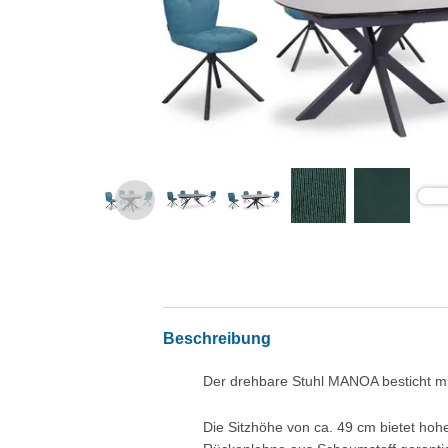
Beschreibung
Der drehbare Stuhl MANOA besticht m
Die Sitzhöhe von ca. 49 cm bietet ho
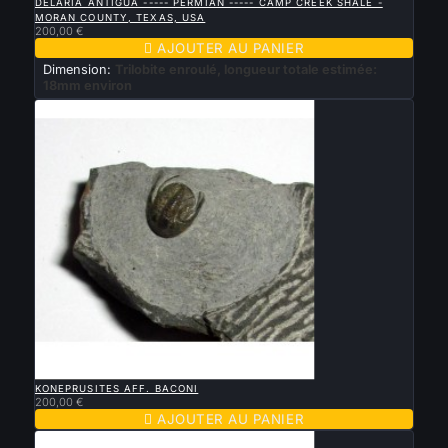
DELARIA ANTIGUA ----- PERMIAN ----- CAMP CREEK SHALE -
MORAN COUNTY, TEXAS, USA
200,00 €

AJOUTER AU PANIER
Dimension:
Trilobite enroulé, longueur totale estimée:
18mm environ

APERÇU RAPIDE
KONEPRUSITES AFF. BACONI
200,00 €

AJOUTER AU PANIER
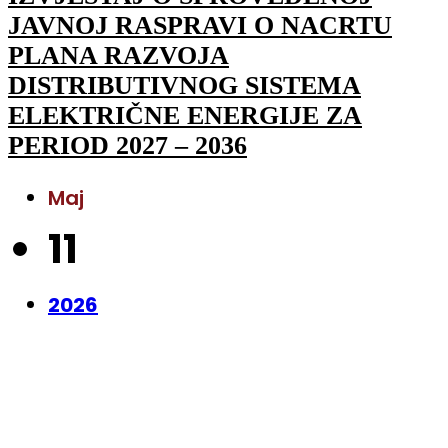
JAVNOJ RASPRAVI O NACRTU
PLANA RAZVOJA
DISTRIBUTIVNOG SISTEMA
ELEKTRIČNE ENERGIJE ZA
PERIOD 2027 – 2036
Maj
11
2026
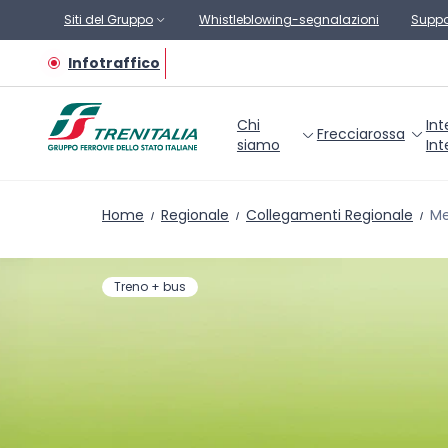
Vai al contenuto principale
Siti del Gruppo
Whistleblowing-segnalazioni
Suppo
Infotraffico
Chi
Int
Frecciarossa
siamo
Int
Home
Regionale
Collegamenti Regionale
Me
Treno + bus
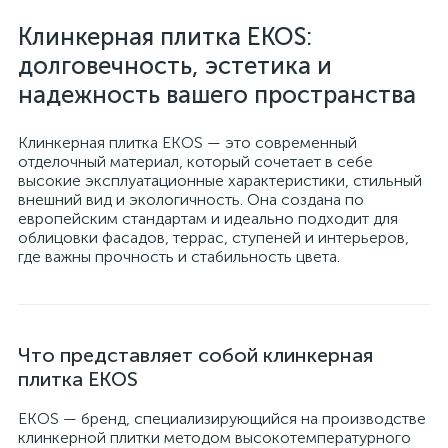
Клинкерная плитка EKOS:
долговечность, эстетика и
надежность вашего пространства
Клинкерная плитка EKOS — это современный
отделочный материал, который сочетает в себе
высокие эксплуатационные характеристики, стильный
внешний вид и экологичность. Она создана по
европейским стандартам и идеально подходит для
облицовки фасадов, террас, ступеней и интерьеров,
где важны прочность и стабильность цвета.
Что представляет собой клинкерная
плитка EKOS
EKOS — бренд, специализирующийся на производстве
клинкерной плитки методом высокотемпературного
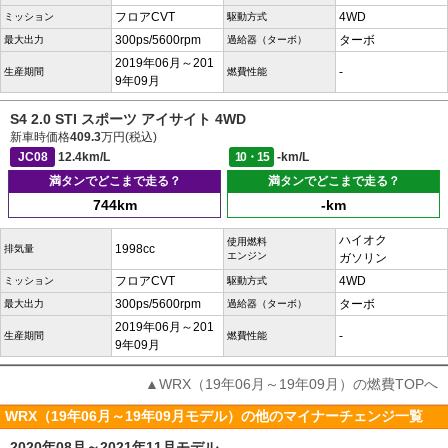
フロアCVT
4WD
ミッション
駆動方式
300ps/5600rpm
ターボ
最大出力
過給器（ターボ）
2019年06月～201
-
生産期間
燃費性能
9年09月
S4 2.0 STI スポーツ アイサイト 4WD
新車時価格
409.3
万円(税込)
JC08
12.4km/L
10・15
-km/L
満タンでどこまで走る？
満タンでどこまで走る？
744km
-km
ハイオク
使用燃料
1998cc
排気量
エンジン
ガソリン
フロアCVT
4WD
ミッション
駆動方式
300ps/5600rpm
ターボ
最大出力
過給器（ターボ）
2019年06月～201
-
生産期間
燃費性能
9年09月
▲WRX（19年06月～19年09月）の燃費TOPへ
WRX（19年06月～19年09月モデル）の他のマイナーチェンジ一覧
2020年08月～2021年11月モデル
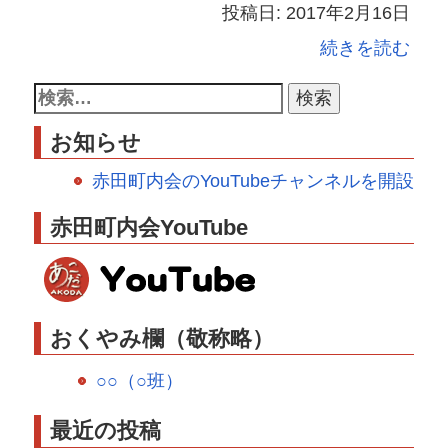
投稿日: 2017年2月16日
続きを読む
お知らせ
赤田町内会のYouTubeチャンネルを開設
赤田町内会YouTube
おくやみ欄（敬称略）
○○（○班）
最近の投稿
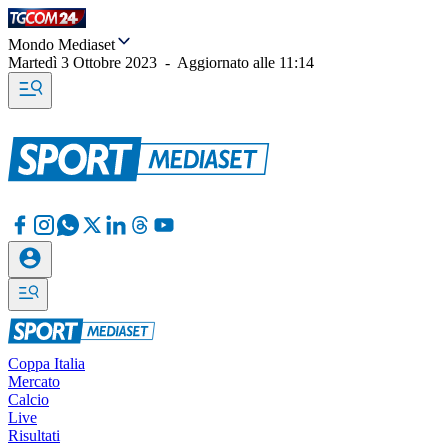
Mondo Mediaset
Martedì 3 Ottobre 2023
-
Aggiornato alle
11:14
Coppa Italia
Mercato
Calcio
Live
Risultati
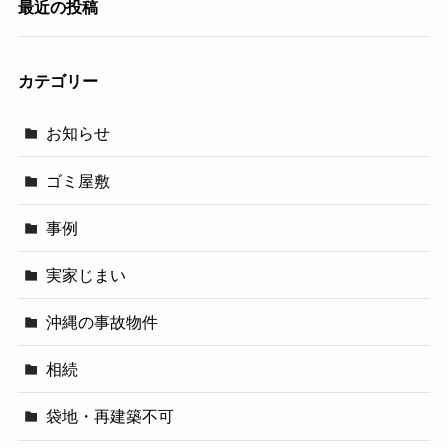
最近の投稿
カテゴリー
お知らせ
ゴミ屋敷
事例
実家じまい
沖縄の事故物件
相続
袋地・再建築不可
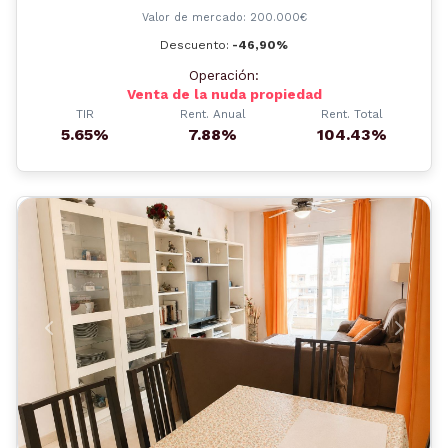
Valor de mercado: 200.000€
Descuento:
-46,90%
Operación:
Venta de la nuda propiedad
TIR
Rent. Anual
Rent. Total
5.65%
7.88%
104.43%
Anterior
Siguient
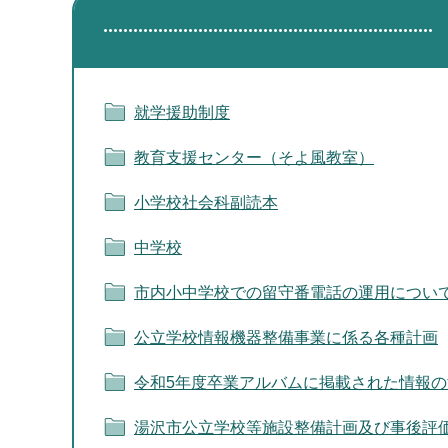
就学援助制度
教育支援センター（そよ風教室）
小学校社会科副読本
中学校
市内小中学校での留守番電話の運用につい
公立学校情報機器整備事業に係る各種計画
令和5年度卒業アルバムに掲載された情報
湯沢市公立学校等施設整備計画及び事後評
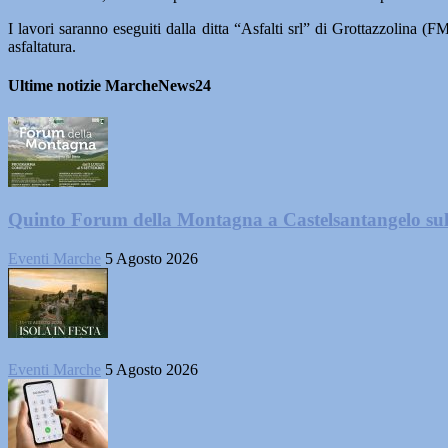
I lavori saranno eseguiti dalla ditta “Asfalti srl” di Grottazzolina (F
asfaltatura.
Ultime notizie MarcheNews24
Quinto Forum della Montagna a Castelsantangelo su
Eventi Marche
5 Agosto 2026
Eventi Marche
5 Agosto 2026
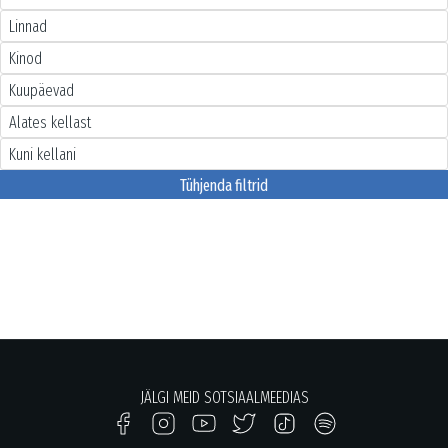
Tühjenda filtrid
JÄLGI MEID SOTSIAALMEEDIAS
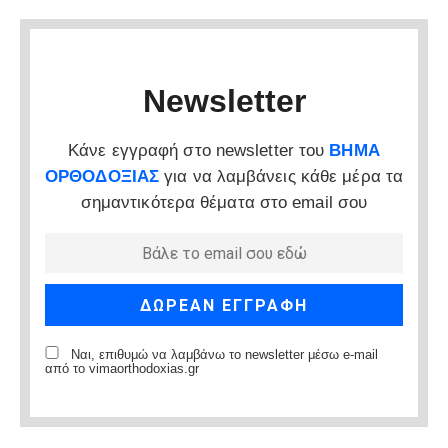
Newsletter
Κάνε εγγραφή στο newsletter του
ΒΗΜΑ
ΟΡΘΟΔΟΞΙΑΣ
για να λαμβάνεις κάθε μέρα τα
σημαντικότερα θέματα στο email σου
Ναι, επιθυμώ να λαμβάνω το newsletter μέσω e-mail
από το vimaorthodoxias.gr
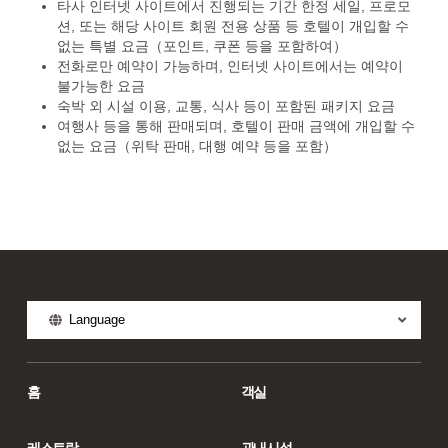
타사 인터넷 사이트에서 진행되는 기간 한정 세일, 프로모
션, 또는 해당 사이트 회원 전용 상품 등 호텔이 개입할 수
없는 특별 요금（포인트, 쿠폰 등을 포함하여）
전화로만 예약이 가능하며, 인터넷 사이트에서는 예약이
불가능한 요금
숙박 외 시설 이용, 교통, 식사 등이 포함된 패키지 요금
여행사 등을 통해 판매되며, 호텔이 판매 금액에 개입할 수
없는 요금（위탁 판매, 대행 예약 등을 포함）
Language
홈
객실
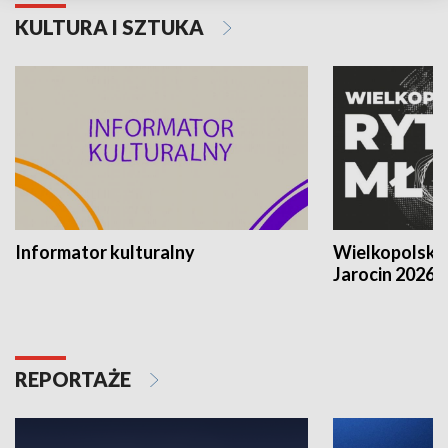
KULTURA I SZTUKA
Informator kulturalny
Wielkopolski
Jarocin 2026
REPORTAŻE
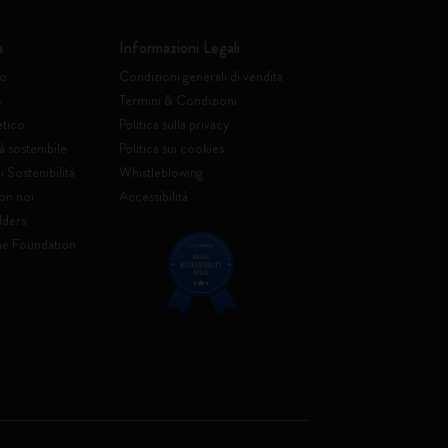
a
Informazioni Legali
to
Condizioni generali di vendita
s
Termini & Condizioni
etico
Politica sulla privacy
à sostenibile
Politica sui cookies
 Sostenibilità
Whistleblowing
on noi
Accessibilità
lders
ne Foundation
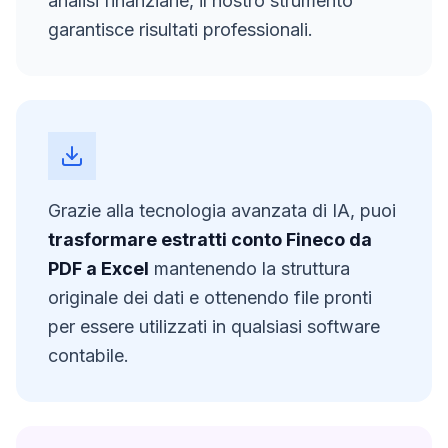
analisi finanziarie, il nostro strumento
garantisce risultati professionali.
Grazie alla tecnologia avanzata di IA, puoi
trasformare estratti conto
Fineco
da
PDF a Excel
mantenendo la struttura
originale dei dati e ottenendo file pronti
per essere utilizzati in qualsiasi software
contabile.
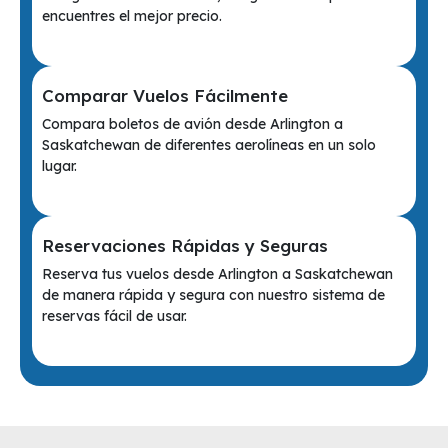
encuentres el mejor precio.
Comparar Vuelos Fácilmente
Compara boletos de avión desde Arlington a
Saskatchewan de diferentes aerolíneas en un solo
lugar.
Reservaciones Rápidas y Seguras
Reserva tus vuelos desde Arlington a Saskatchewan
de manera rápida y segura con nuestro sistema de
reservas fácil de usar.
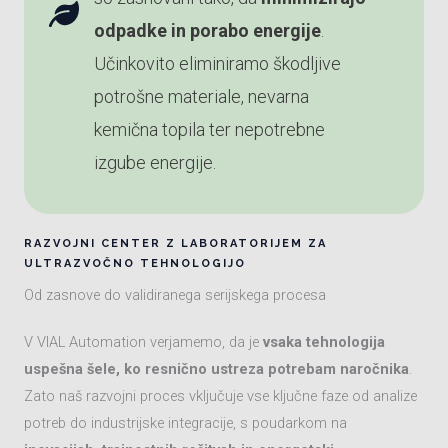
odpadke in porabo energije
.
Učinkovito eliminiramo škodljive
potrošne materiale, nevarna
kemična topila ter nepotrebne
izgube energije.
RAZVOJNI CENTER Z LABORATORIJEM ZA
ULTRAZVOČNO TEHNOLOGIJO
Od zasnove do validiranega serijskega procesa
V VIAL Automation verjamemo, da je
vsaka tehnologija
uspešna šele, ko resnično ustreza potrebam naročnika
.
Zato naš razvojni proces vključuje vse ključne faze od analize
potreb do industrijske integracije, s poudarkom na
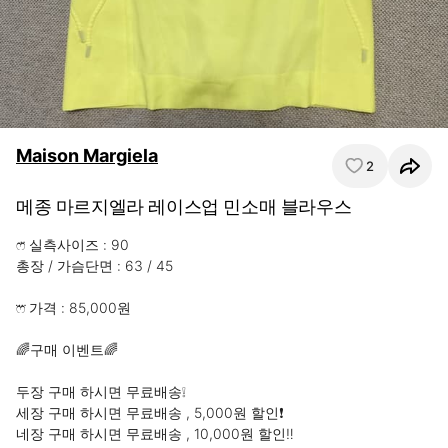
Maison Margiela
2
메종 마르지엘라 레이스업 민소매 블라우스
ෆ̈ 실측사이즈 : 90

총장 / 가슴단면 : 63 / 45

ෆ⃜ 가격 : 85,000원

🌈구매 이벤트🌈

두장 구매 하시면 무료배송❕

세장 구매 하시면 무료배송 , 5,000원 할인❗️

네장 구매 하시면 무료배송 , 10,000원 할인‼️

^^^^^^^^

● **Task statement**
Copy out each line from the preceding entries that mentions the word "Politica".

● **Exercise output**
Politica sulla privacy
Politica sui cookies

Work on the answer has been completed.